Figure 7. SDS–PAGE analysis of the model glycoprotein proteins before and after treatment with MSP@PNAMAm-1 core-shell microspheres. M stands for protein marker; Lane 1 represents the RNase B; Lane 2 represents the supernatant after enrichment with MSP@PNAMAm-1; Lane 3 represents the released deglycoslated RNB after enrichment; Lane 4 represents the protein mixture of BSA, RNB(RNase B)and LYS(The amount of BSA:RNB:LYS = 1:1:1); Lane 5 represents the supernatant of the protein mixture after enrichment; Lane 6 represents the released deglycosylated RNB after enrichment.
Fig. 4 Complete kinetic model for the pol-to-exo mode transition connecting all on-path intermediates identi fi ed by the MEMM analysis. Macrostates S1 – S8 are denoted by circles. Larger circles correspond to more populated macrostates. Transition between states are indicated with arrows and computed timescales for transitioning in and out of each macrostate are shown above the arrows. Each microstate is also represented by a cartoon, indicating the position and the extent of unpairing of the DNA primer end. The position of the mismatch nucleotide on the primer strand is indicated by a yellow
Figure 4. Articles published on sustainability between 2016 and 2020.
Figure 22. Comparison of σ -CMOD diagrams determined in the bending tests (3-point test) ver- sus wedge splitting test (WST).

* * *

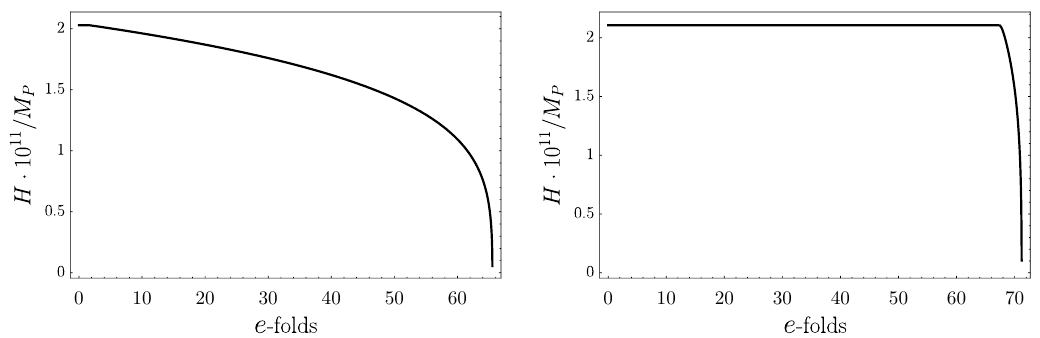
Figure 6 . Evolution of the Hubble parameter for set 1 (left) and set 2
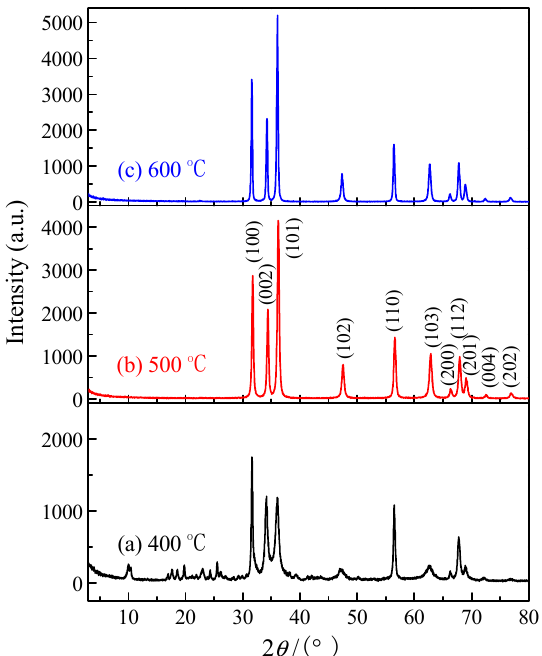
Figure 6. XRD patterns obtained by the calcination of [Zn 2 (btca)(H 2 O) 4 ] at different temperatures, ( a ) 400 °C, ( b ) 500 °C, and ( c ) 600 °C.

- _Problem statement_:
Above are the records. Copy word for word only their lines from the one holding "Figure 6 . Evolution" through the one holding "Figure 6. XRD", both included, and skip the images.

- _Reply_:
Figure 6 . Evolution of the Hubble parameter for set 1 (left) and set 2
Figure 6. XRD patterns obtained by the calcination of [Zn 2 (btca)(H 2 O) 4 ] at different temperatures, ( a ) 400 °C, ( b ) 500 °C, and ( c ) 600 °C.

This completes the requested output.